Ghazal 64, Verse 3

{64,3}*

falak se ham ko ((aish-e raftah kaa kyaa kyaa taqaa.zaa hai
mataa((-e burdah ko samjhe hu))e hai;N qar.z rahzan par

1a) what-all claims we have toward/against the sky for gone/departed pleasure!
1b) what-all claims do we have toward/against the sky for gone/departed pleasure?
1c) as if we have all kinds of claims toward/against the sky for gone/departed pleasure!

2) we have [=are in a state of having] considered stolen/'carried-off' property [to be] a debt on the highway-robber

Notes:

falak : 'The celestial sphere, the vault of heaven, the firmament; heaven; sky; sphere; fortune, fate'. (Platts p.783)

 

((aish : ''Life; animal life'; a life of pleasure and enjoyment, pleasure, delight, luxury; gratification of the appetites, sensuality; carnal intercourse'. (Platts p.767)

Hali:

This theme too is absolutely drawn from reality: for after being free of care, when people become needy, they always consider themselves oppressed and tyrannized and struck down by the sky, and to their last breath they retain the hope that sometime or other they will certainly receive justice and their star of fortune will rise again.

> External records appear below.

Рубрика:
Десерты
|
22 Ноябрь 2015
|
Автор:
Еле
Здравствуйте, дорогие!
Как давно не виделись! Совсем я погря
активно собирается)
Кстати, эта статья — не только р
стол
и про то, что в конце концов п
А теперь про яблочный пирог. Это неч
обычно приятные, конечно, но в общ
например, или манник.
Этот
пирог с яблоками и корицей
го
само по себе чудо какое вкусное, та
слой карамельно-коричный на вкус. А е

==Urdu text: Yadgar-e Ghalib, p. 145

Nazm:

The gist is that when with the revolving of the heavens the time of pleasure goes, it's futile to hope for it to return. (64)

== Nazm page 64

Bekhud Mohani:

In this verse, three words are very meaningful: 1) 'what'; 2) 'stolen property'; 3) 'highway-robber'. From 'what' and 'highway-robber' it's clear that now that he's already looted it, why would he give it back? (145)

FWP:

SETS == KYA
ROAD: {10,12}
SKY {15,7}
SOUND EFFECTS: {26,7}

After the first two very complex, ponderous verses, this excellently witty one is all the more of a treat. In line one, we have another example of the versatility of kyaa ; for more on this, see {15,10}. (For an especially close comparison, see {21,10} with its use of kyaa kyaa -- and its opposite conclusion.)

As usual in the case of this supremely canny poet, each reading of the first line evokes an entirely apposite reading of the second line.

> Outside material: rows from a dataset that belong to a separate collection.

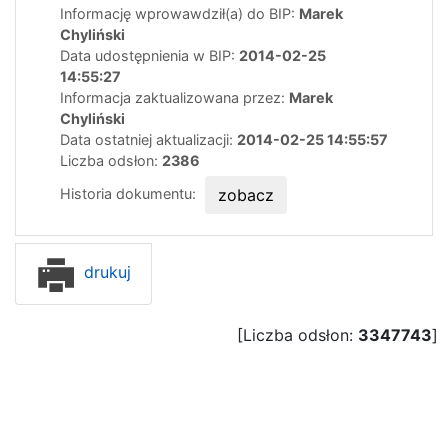
Informację wprowawdził(a) do BIP:
Marek
Chyliński
Data udostępnienia w BIP:
2014-02-25
14:55:27
Informacja zaktualizowana przez:
Marek
Chyliński
Data ostatniej aktualizacji:
2014-02-25 14:55:57
Liczba odsłon:
2386
Historia dokumentu:
zobacz
drukuj
[Liczba odsłon:
3347743
]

(1a) What many and serious claims we have against the sky for vanished pleasure! We think it's a highway-robber (or at least a protector and enabler of highway-robbers), and when it's brought to justice someday, we'll pursue our right to have our goods back!

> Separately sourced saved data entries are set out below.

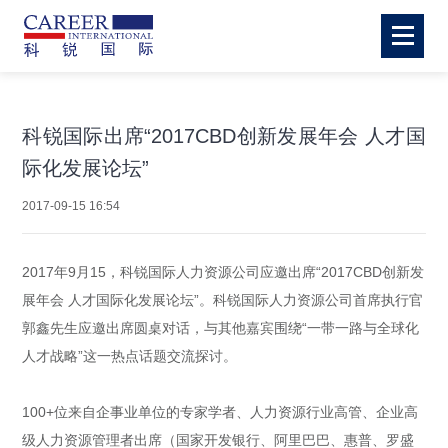
科锐国际出席“2017CBD创新发展年会 人才国
际化发展论坛”
2017-09-15 16:54
2017年9月15，科锐国际人力资源公司应邀出席“2017CBD创新发
展年会 人才国际化发展论坛”。科锐国际
人力资源公司
首席执行官
郭鑫先生应邀出席圆桌对话，与其他嘉宾围绕“一带一路与全球化
人才战略”这一热点话题交流探讨。
100+位来自企事业单位的专家学者、人力资源行业高管、企业高
级人力资源管理者出席（国家开发银行、阿里巴巴、惠普、罗盛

(1b) What kinds of claims do we have against the sky for vanished pleasure? We consider it a highway-robber or accomplice-- will we be able to obtain any restitution? Are we right to think that such debts exist, and can be enforced? We need to give the matter some thought.

(1c) As if we have any claims against the sky for vanished pleasure! What an absurd idea! We have foolishly considered the sky a defendant whom we could take to court, when in fact it is a supremely powerful highway-robber and would never dream of acknowledging our claims. We are not plaintiffs with a strong case, but helpless victims, and we should stop being so naive: the chances for restitution are nil.

The third reading, (1c), is surely the most amusing, and is the one that leaps out first of all-- but the presence of not just kyaa but kyaa kyaa , with its emphasis on variegatedness and multiplicity, guides us strongly toward the other possibilities as well. In Arkansas people say 'what-all' in such cases, which works perfectly, so I've pressed it into service (though unfortunately it's only a regional usage).

And in terms of sound effects, how resonant is the sequence kaa kyaa kyaa taqaazaa ! Through the repetition and alliteration, the sense of urgency, demandingness, insistence makes itself felt.

A piquant verse for comparison: {120,10}.

On samajhnaa as 'to consider', see {90,3}.